REQUIRED ACTION: Please copy every line from the records below that contains the string "padding".

AVAILABLE RECORDS:

"""

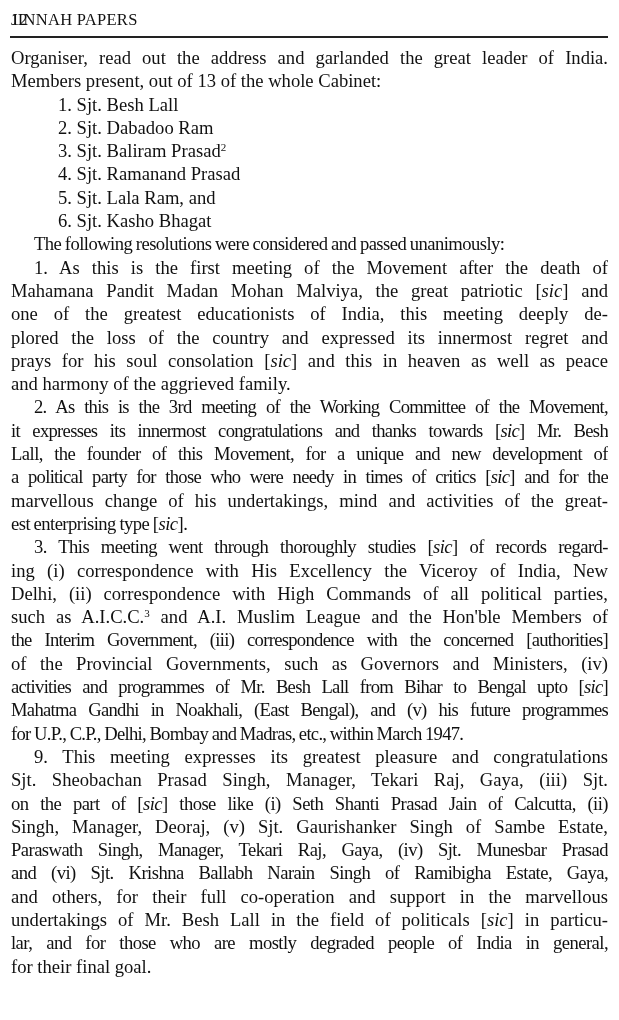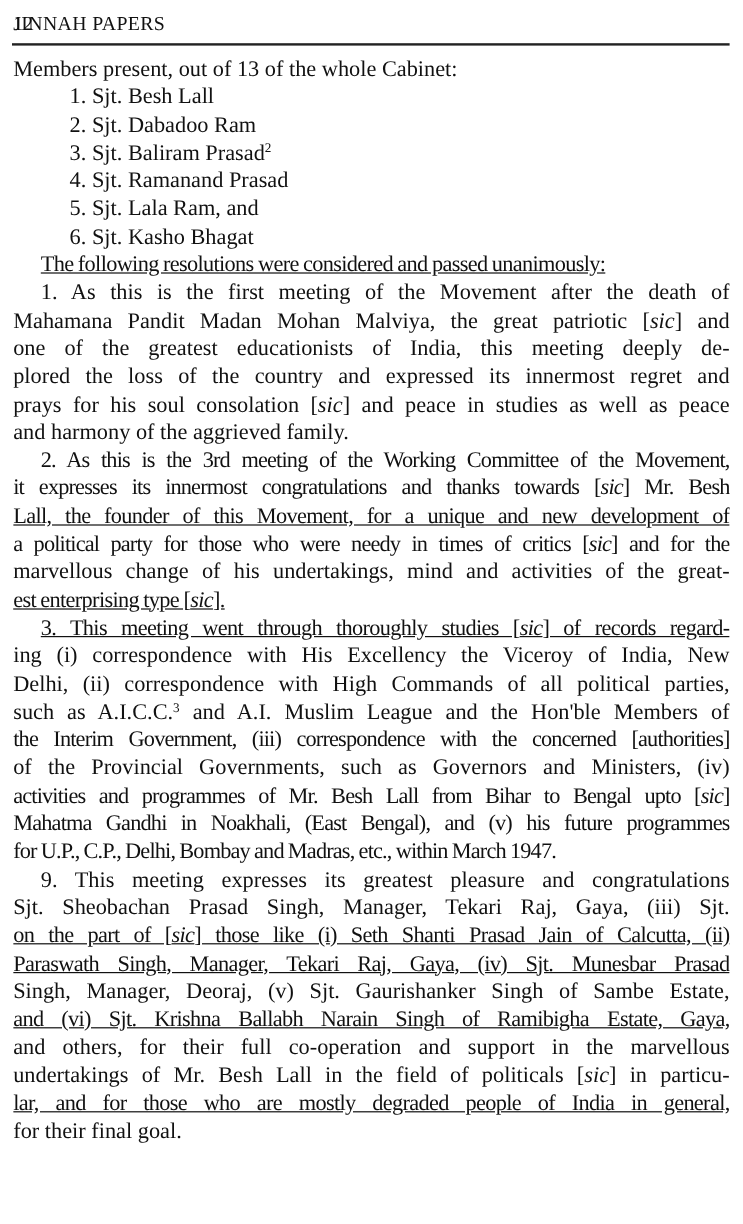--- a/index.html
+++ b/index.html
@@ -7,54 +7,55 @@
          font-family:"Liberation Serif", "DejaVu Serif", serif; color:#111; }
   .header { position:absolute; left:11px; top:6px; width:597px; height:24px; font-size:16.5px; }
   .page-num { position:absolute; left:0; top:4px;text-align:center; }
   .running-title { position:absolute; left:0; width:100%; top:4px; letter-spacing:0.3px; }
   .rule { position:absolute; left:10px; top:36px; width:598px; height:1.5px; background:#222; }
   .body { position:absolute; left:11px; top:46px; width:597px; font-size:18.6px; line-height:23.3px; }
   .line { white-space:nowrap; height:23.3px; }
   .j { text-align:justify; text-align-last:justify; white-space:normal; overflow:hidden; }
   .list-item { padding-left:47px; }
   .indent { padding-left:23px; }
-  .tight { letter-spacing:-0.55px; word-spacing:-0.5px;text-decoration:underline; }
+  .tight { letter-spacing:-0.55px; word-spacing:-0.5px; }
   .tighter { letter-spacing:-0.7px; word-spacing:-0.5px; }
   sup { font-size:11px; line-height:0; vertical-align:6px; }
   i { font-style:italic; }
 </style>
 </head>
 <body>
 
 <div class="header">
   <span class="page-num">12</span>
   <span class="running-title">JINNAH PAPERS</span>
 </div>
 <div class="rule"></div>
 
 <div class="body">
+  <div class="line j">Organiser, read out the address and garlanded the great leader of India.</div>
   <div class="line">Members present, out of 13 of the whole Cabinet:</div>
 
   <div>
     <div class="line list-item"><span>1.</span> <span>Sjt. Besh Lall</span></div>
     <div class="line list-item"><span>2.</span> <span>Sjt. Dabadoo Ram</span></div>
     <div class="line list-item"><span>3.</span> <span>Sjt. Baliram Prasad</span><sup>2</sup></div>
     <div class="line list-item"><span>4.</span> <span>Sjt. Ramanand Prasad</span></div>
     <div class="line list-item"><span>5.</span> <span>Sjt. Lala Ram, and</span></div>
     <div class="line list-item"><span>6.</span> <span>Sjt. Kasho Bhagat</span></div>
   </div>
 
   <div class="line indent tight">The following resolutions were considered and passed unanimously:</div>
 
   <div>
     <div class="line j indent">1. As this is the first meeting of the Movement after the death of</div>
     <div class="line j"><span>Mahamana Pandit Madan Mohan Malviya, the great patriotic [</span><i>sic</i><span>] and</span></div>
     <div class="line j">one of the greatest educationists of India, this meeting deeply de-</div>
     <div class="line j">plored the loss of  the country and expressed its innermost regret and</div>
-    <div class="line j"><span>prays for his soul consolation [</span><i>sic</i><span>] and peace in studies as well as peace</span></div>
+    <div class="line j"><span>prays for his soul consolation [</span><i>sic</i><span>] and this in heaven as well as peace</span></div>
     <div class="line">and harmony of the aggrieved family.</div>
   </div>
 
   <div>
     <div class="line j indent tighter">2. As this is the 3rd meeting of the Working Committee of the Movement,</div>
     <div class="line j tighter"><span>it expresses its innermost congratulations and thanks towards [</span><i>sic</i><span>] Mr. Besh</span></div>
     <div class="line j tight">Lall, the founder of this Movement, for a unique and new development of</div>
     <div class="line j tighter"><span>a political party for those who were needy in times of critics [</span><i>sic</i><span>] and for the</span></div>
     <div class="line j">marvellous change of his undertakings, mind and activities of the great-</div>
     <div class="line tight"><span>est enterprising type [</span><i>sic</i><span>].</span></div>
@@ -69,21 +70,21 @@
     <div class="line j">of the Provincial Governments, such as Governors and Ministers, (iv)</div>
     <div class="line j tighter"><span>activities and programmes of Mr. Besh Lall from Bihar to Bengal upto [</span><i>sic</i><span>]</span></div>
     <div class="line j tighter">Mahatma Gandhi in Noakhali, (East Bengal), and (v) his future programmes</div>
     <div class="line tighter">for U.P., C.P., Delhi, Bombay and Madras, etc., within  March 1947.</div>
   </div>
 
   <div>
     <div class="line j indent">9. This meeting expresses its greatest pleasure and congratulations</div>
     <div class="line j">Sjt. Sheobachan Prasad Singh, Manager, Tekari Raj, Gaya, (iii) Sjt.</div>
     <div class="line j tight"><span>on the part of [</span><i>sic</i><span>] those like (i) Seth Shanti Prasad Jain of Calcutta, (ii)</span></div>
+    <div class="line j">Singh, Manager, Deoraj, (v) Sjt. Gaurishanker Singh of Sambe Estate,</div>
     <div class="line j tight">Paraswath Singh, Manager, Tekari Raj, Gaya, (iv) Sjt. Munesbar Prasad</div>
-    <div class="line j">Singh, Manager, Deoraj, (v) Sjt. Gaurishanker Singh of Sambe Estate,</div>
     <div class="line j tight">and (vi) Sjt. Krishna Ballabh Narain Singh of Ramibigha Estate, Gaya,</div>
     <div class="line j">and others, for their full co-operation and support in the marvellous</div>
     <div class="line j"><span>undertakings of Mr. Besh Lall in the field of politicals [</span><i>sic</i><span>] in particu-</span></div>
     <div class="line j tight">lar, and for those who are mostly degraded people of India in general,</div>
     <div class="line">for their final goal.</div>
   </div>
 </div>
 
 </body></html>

"""
"""

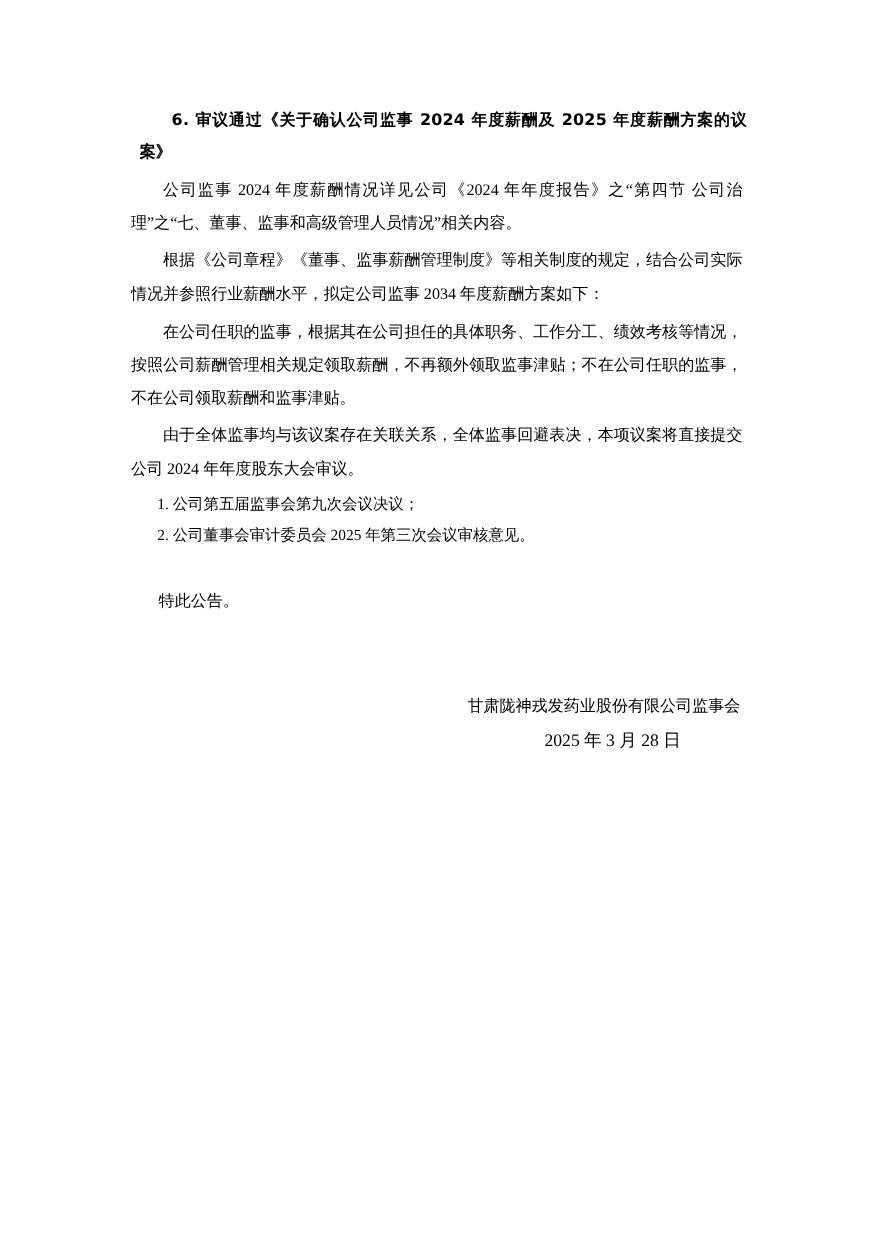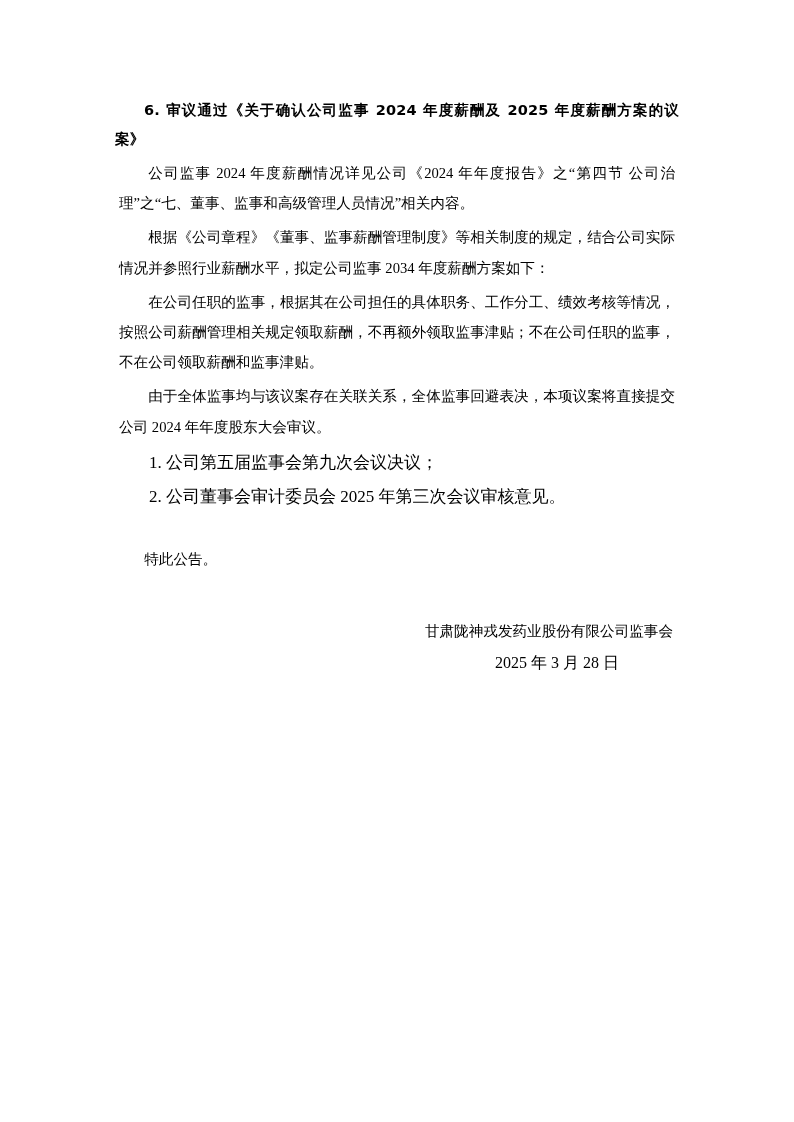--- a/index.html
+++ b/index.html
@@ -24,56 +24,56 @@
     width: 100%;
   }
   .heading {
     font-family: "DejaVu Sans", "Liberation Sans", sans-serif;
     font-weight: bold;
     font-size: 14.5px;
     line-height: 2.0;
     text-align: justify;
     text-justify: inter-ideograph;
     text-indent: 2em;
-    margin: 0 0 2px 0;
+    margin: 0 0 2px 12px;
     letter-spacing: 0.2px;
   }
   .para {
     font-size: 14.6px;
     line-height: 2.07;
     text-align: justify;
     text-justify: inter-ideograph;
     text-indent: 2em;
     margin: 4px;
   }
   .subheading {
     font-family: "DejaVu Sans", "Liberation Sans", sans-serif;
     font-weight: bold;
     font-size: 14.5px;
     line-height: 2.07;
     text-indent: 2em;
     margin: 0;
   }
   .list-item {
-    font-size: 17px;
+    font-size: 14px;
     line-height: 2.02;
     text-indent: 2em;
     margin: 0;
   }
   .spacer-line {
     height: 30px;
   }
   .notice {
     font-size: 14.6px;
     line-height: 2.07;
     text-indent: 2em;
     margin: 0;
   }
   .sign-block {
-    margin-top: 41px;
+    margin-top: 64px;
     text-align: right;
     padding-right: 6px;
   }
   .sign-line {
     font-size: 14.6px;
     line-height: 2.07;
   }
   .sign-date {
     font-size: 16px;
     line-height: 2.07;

"""
"""

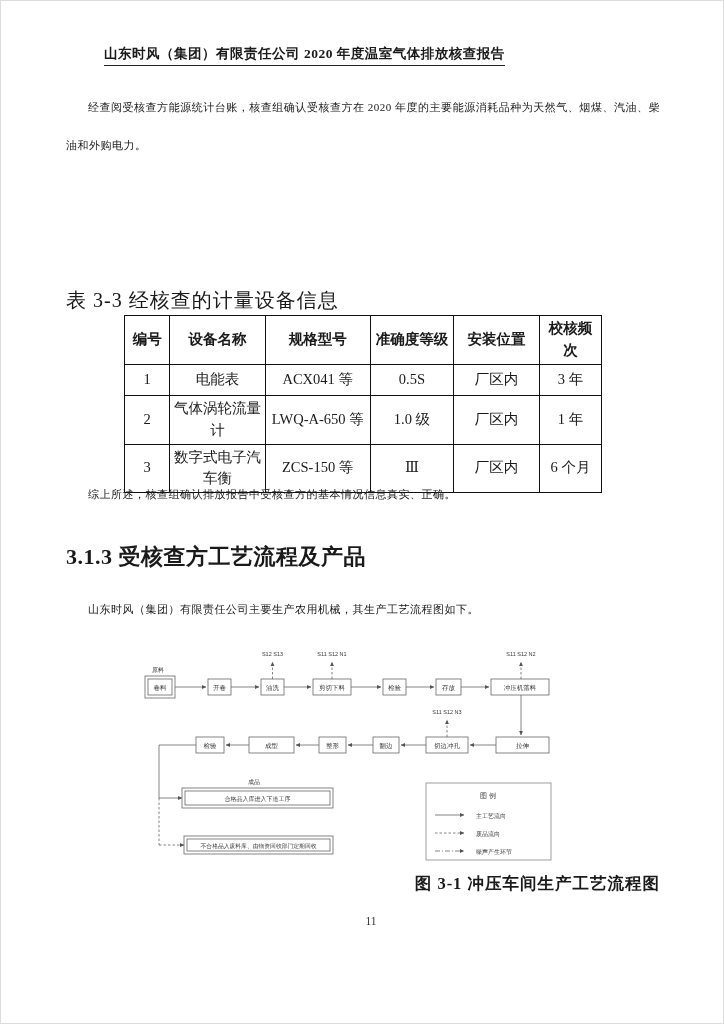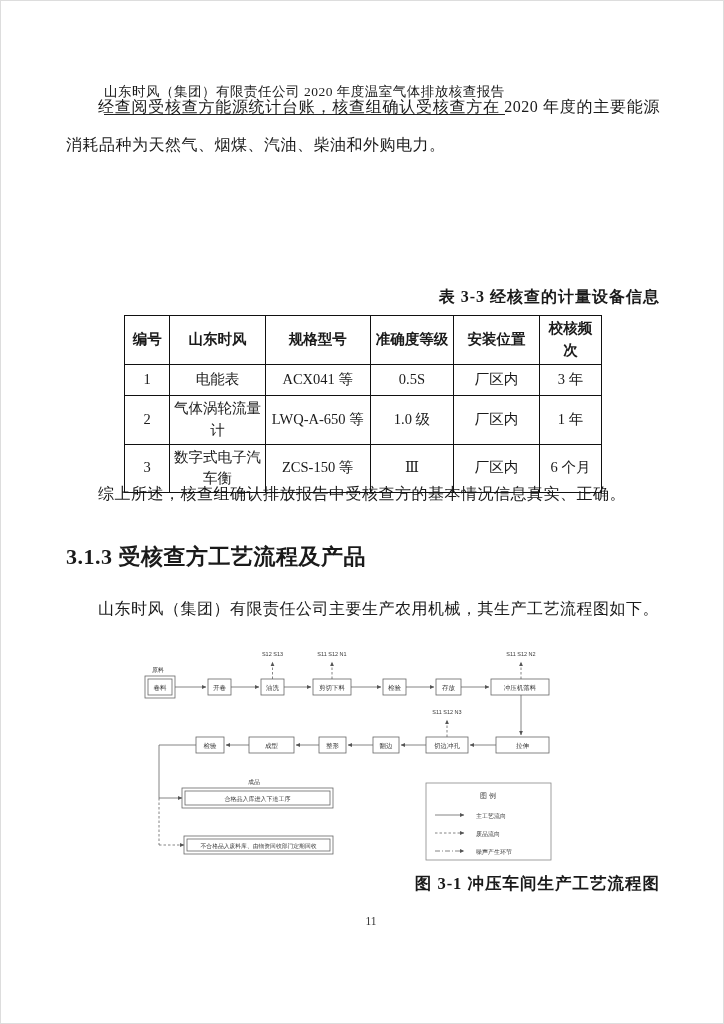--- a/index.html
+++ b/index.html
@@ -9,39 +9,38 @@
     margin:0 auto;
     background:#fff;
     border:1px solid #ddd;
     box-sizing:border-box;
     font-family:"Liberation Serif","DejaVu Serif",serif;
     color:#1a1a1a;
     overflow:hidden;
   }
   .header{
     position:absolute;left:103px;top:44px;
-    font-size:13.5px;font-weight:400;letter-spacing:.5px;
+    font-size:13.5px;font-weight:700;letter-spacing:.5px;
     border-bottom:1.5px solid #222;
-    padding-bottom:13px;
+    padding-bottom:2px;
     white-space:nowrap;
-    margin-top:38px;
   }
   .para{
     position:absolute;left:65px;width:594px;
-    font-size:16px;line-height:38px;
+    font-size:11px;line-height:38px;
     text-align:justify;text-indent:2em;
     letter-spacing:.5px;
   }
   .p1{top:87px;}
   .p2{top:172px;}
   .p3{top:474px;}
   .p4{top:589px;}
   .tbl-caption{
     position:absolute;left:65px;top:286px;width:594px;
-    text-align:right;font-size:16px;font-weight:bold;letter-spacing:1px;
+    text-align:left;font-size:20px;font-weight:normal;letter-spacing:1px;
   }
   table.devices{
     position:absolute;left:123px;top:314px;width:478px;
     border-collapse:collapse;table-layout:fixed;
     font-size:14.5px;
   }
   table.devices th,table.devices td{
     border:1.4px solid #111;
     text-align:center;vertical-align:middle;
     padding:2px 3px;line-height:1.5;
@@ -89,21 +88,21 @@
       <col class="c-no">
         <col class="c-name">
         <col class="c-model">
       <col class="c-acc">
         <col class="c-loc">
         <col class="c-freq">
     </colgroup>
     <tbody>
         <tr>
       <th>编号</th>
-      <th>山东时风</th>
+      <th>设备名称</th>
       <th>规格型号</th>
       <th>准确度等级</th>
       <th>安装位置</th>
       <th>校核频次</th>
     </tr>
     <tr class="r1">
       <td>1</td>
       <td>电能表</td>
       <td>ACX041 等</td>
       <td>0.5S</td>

"""

TASK ANSWER:
   .list-item { padding-left:47px; }
   .indent { padding-left:23px; }
     padding-right: 6px;
-    padding-bottom:13px;
+    padding-bottom:2px;
     padding:2px 3px;line-height:1.5;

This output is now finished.